In [1]:
import numpy as np
import torch
import torch.nn.functional as F

### Load Q, K, V

Generate random test data

In [200]:
psd_ratio = 1  # test how error increases as Q becomes less PSD
d = 64
e = 400
l = 400
batch = 10
seed = 12
assert l >= d
if seed:
    np.random.seed(seed)
    torch.manual_seed(seed)
arange_d = torch.arange(d, 0, -1)
psd_matrix = torch.Tensor(np.random.rand(d, d))
psd_matrix = torch.matmul(psd_matrix, psd_matrix)
psd_matrix = torch.cat([psd_matrix, torch.ones(l - d, d)], dim=0)
q = torch.Tensor(np.random.rand(l, d)) * (1 - psd_ratio) + psd_matrix * psd_ratio
k = torch.Tensor(np.random.rand(l, d)) * (1 - psd_ratio) + psd_matrix * psd_ratio

# make sure query vectors are not all zero (creates large error when solving for K_hat, and will never occur in practice)

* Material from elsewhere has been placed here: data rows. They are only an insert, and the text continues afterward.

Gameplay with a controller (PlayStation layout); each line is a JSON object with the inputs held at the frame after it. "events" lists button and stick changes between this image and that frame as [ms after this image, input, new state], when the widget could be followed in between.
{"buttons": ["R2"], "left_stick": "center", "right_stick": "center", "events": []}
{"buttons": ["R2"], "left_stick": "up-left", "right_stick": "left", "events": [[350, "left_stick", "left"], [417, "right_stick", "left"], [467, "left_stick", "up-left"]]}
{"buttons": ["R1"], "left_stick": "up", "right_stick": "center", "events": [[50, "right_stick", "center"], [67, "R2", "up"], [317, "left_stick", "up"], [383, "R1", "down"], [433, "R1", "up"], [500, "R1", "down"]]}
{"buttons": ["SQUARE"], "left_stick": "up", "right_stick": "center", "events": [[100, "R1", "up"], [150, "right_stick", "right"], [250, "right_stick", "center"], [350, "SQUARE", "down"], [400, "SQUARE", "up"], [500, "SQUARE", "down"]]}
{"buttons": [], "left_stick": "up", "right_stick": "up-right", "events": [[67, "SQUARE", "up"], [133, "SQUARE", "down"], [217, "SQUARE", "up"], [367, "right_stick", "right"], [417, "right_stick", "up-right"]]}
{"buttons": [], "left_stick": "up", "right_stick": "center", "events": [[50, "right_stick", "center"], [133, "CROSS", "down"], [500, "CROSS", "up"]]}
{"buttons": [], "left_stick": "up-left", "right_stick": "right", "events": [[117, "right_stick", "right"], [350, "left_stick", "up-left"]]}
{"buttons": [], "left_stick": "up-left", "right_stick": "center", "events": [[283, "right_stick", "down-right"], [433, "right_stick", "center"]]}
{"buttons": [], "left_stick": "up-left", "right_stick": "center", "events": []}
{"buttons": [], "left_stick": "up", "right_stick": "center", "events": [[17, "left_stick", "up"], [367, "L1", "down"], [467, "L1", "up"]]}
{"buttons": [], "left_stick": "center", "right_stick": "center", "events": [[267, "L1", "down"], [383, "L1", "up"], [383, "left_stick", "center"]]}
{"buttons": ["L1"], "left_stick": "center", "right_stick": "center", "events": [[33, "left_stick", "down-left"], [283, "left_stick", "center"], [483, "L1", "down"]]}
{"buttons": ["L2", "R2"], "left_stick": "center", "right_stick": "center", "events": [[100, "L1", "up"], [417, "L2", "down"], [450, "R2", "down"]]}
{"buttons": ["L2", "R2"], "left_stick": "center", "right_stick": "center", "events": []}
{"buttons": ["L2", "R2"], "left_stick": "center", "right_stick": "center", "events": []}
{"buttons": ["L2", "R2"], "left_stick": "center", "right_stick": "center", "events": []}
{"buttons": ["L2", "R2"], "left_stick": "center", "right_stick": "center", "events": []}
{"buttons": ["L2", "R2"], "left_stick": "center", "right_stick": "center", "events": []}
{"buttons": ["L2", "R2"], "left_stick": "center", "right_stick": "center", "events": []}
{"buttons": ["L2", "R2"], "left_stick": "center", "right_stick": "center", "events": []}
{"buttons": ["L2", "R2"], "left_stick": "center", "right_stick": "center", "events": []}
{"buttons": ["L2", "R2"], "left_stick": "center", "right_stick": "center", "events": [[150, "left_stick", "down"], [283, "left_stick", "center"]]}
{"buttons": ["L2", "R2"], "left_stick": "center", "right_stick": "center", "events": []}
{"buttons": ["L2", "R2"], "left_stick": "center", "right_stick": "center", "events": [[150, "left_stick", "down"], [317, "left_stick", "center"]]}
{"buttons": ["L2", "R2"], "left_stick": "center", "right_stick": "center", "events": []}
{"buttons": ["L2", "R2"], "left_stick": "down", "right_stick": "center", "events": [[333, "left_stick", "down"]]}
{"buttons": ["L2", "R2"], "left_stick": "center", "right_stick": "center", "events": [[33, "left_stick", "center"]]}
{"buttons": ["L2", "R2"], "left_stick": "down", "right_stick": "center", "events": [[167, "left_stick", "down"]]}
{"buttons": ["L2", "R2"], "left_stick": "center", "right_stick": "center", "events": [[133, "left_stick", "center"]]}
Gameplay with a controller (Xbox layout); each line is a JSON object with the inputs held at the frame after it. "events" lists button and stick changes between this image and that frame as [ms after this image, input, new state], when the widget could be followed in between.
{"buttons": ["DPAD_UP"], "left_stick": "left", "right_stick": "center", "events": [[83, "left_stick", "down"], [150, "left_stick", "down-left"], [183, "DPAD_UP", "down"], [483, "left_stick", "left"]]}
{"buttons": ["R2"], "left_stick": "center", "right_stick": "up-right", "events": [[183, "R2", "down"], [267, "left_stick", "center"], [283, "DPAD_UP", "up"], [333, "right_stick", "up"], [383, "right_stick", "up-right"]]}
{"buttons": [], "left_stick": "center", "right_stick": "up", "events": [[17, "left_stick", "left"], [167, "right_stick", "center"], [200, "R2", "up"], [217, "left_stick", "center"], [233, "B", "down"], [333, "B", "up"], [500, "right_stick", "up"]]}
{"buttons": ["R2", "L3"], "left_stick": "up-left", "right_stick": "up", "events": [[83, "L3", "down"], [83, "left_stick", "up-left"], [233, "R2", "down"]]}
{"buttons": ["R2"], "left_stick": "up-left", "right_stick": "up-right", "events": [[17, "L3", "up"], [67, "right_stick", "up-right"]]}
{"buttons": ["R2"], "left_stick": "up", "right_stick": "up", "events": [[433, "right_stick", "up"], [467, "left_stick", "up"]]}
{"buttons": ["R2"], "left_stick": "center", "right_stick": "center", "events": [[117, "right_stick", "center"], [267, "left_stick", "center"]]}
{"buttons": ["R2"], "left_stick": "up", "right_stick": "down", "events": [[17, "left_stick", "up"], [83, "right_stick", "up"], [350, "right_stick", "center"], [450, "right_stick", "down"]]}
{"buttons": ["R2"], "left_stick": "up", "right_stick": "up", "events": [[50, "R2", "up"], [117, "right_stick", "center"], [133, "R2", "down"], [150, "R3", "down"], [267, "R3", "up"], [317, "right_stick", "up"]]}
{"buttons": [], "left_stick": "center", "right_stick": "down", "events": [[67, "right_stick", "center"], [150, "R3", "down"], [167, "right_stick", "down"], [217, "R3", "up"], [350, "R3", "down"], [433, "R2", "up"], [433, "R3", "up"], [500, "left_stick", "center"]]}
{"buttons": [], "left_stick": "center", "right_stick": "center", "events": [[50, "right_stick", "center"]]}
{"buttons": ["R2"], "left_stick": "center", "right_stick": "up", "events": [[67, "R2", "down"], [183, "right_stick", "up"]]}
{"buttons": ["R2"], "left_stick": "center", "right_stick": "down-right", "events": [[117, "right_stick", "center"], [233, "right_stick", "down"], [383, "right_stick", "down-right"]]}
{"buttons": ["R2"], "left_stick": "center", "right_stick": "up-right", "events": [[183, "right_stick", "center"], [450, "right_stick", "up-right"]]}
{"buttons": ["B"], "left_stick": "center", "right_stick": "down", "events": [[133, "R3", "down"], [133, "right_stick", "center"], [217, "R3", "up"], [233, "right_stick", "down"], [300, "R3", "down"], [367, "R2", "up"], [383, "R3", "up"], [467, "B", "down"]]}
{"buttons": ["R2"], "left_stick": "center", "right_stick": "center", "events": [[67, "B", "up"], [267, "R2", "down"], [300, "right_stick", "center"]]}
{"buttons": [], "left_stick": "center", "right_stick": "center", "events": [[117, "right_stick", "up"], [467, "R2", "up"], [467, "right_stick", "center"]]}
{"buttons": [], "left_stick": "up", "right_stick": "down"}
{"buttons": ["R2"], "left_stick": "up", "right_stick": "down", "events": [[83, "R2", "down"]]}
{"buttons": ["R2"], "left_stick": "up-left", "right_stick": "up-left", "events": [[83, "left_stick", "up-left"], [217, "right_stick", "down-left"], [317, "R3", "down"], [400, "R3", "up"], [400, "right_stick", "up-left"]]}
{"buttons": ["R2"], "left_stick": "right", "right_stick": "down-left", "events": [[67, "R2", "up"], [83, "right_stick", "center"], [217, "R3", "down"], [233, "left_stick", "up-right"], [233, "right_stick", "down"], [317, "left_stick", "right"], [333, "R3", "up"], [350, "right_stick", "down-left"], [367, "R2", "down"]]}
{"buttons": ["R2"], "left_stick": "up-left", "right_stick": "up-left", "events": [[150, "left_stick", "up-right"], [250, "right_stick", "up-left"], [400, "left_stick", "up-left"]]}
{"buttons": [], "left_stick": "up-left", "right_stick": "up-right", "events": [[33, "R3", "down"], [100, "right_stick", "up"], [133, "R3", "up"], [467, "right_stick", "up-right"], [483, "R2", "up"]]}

q, k = q.type(torch.float), k.type(torch.float)
v = torch.Tensor(np.random.rand(l, d))

q, k, v = q[None].repeat(batch, 1, 1), k[None].repeat(batch, 1, 1), v[None].repeat(batch, 1, 1)

Or load q, k, v from GPT-2 run on WMT (see end of notebook for data collection)

In [244]:
e = 400

qkv = np.load('qkv.npz')
n_layer, n_sample, n_attn_heads, l, d = qkv['q'].shape  # [ layers X samples X attention heads X tokens X q dimension ]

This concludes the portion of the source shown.